Today’s age of music is increasingly competitive. Techincal musicianship is common practice and no longer a mind-blowing concept. Of course, there are still musicians out there who are better than others, but in terms of the audience, people won’t pay that much more to see someone like Herbie Hancock play piano compared to Taylor Swift. In fact, Taylor Swift probably charges more and isn’t nearly as musically talented as Herbie Hancock, yet some would argue she has a more successful career.

Audiences and musicians alike understand that technical excellence is a necessity if one wants to make it in music. That being said, it’s hardly all you need for success.

The keys to a successful personality

First of all, great job at mastering your instrument. You’ve practiced until your fingers bled and fought through the periods of low motivation until, finally, you’ve broken through. Friends, family, and teachers alike all praise your ability on your instrument… so why are you not playing Madison Square Garden on New Year’s Eve? Well, as we already know at this point, it takes more than skill to breed success.

If you want to change the world of music, that’s not going to be done just by being the best – people also need to recognize your creativity and individuality. By approaching your music in a unique and thoughtful way, you don’t even have to be an amazing player. You can see examples like this all over the music industry. Take the Beatles, for instance. None of them were virtuosos at their individual instruments, but they did something that no one else did, and they will be remembered forever for it.

Besides originality, a few key personality traits are needed as well. It’s easy to get lost in the monotony of life, but if your career isn’t going where you want it to, think about something: Are you playing it too safe? Are you sitting at home practicing your instrument and looking at all the massive tour schedules of other bands?
_ _ _ _ _
# COMPLETE THE FOLLOWING
• A. In the excerpt on musical success, which band is given as an example of musicians who were not virtuosos but will be remembered forever?
• B. List every musician or band named in the excerpt on musical success.
• C. Reproduce the excerpt on musical success from "Today’s age of" up to and including "more successful career.".

# SUPPLIED DATA
_ _ _ _ _
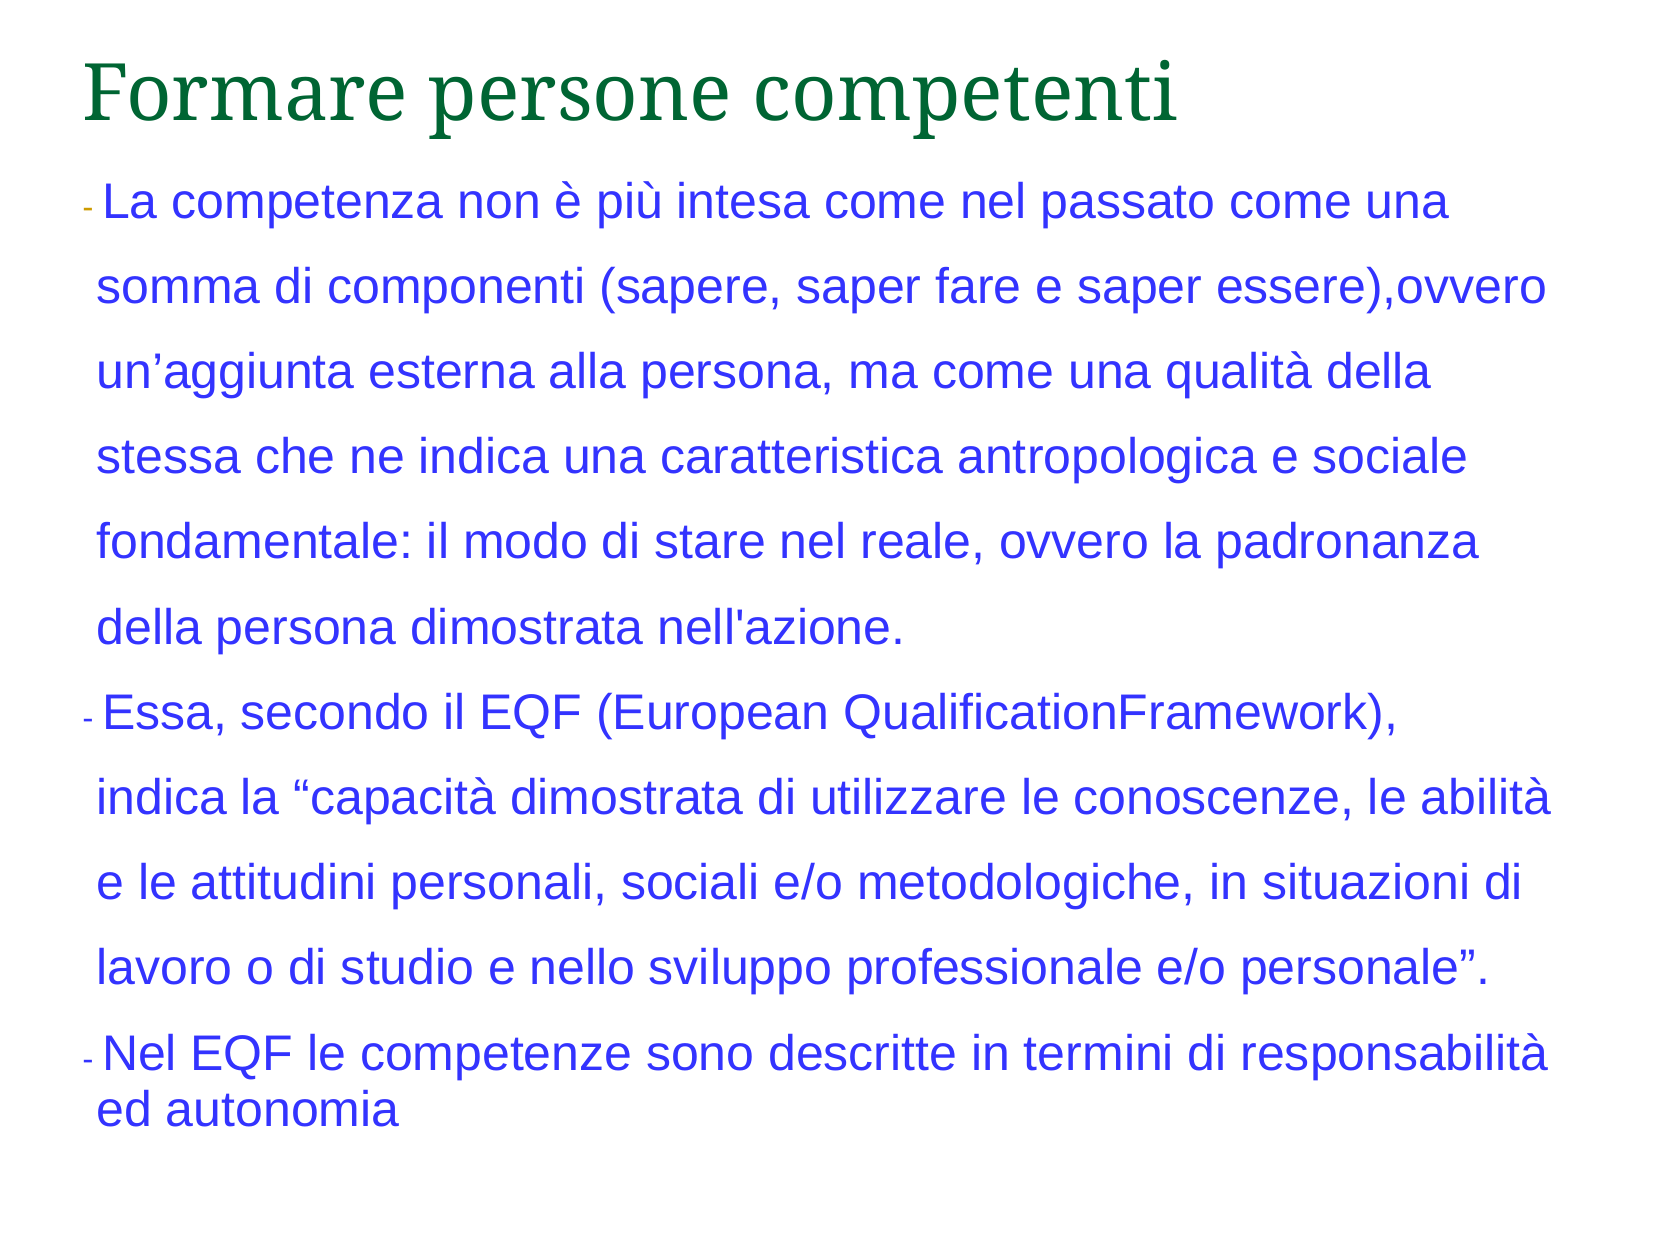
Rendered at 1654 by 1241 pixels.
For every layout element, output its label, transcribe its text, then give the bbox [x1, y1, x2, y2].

list Formare persone competenti - La competenza non è più intesa come nel passato come una somma di componenti (sapere, saper fare e saper essere),ovvero un’aggiunta esterna alla persona, ma come una qualità della stessa che ne indica una caratteristica antropologica e sociale fondamentale: il modo di stare nel reale, ovvero la padronanza della persona dimostrata nell'azione. - Essa, secondo il EQF (European QualificationFramework), indica la “capacità dimostrata di utilizzare le conoscenze, le abilità e le attitudini personali, sociali e/o metodologiche, in situazioni di lavoro o di studio e nello sviluppo professionale e/o personale”. - Nel EQF le competenze sono descritte in termini di responsabilità ed autonomia [82, 35, 1571, 1241]
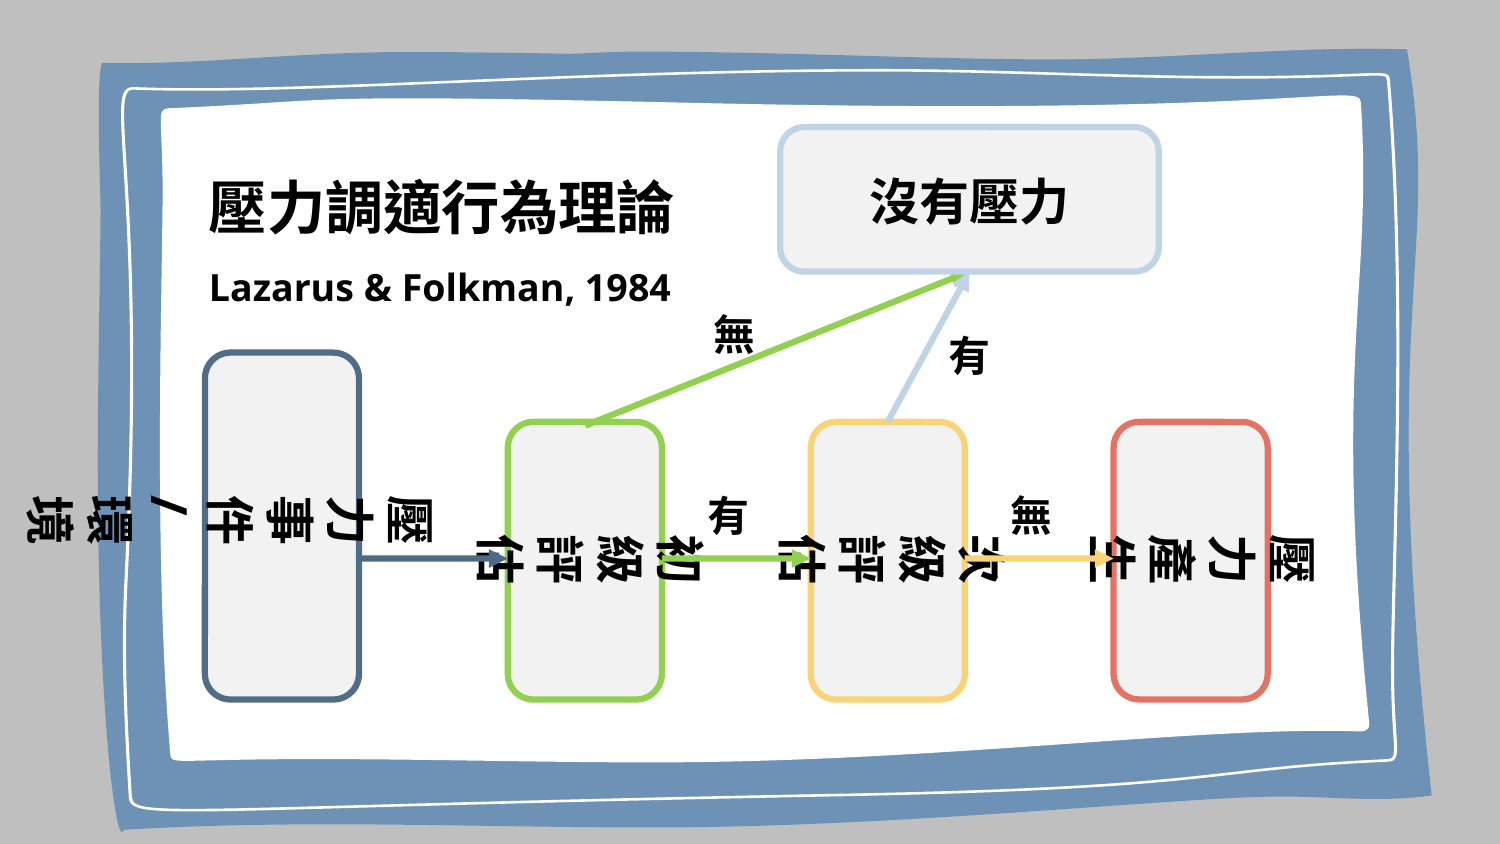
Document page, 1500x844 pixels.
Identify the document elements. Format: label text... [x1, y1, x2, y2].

text_box [97, 48, 1432, 833]
text_box 無 [995, 482, 1084, 548]
text_box 壓力調適行為理論 Lazarus & Folkman, 1984 [194, 128, 693, 316]
text_box 次級評估 [841, 425, 933, 693]
text_box 有 [933, 322, 1022, 389]
text_box 有 [692, 482, 781, 548]
text_box 壓力事件/環境 [235, 359, 327, 693]
text_box 無 [698, 301, 787, 367]
text_box 壓力產生 [1146, 420, 1238, 699]
text_box 無 [743, 349, 786, 367]
text_box 沒有壓力 [809, 163, 1130, 238]
text_box 初級評估 [539, 425, 631, 693]
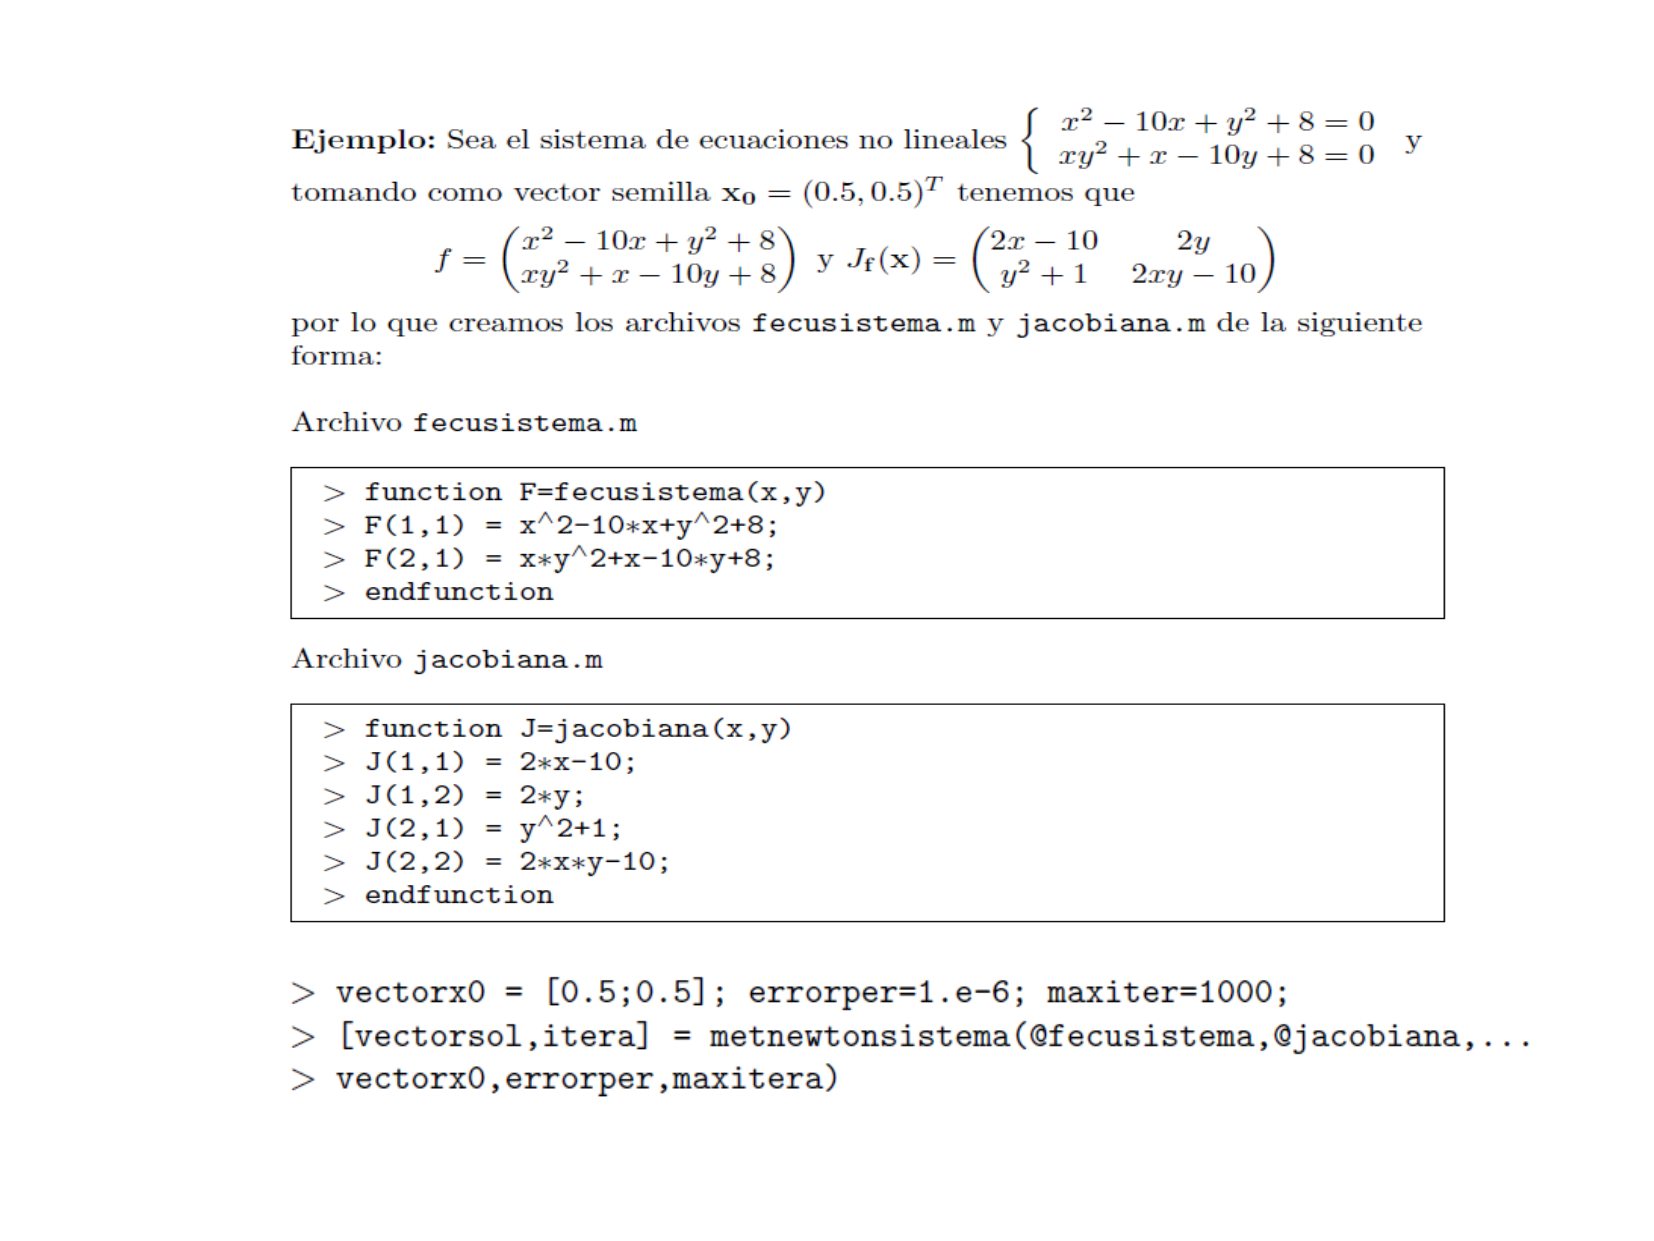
_ _ _ _ _
# ANSWERS FOR THIS EXERCISE
• A. The Beatles.

• B. Herbie Hancock, Taylor Swift, the Beatles

• C.
Today’s age of music is increasingly competitive. Techincal musicianship is common practice and no longer a mind-blowing concept. Of course, there are still musicians out there who are better than others, but in terms of the audience, people won’t pay that much more to see someone like Herbie Hancock play piano compared to Taylor Swift. In fact, Taylor Swift probably charges more and isn’t nearly as musically talented as Herbie Hancock, yet some would argue she has a more successful career.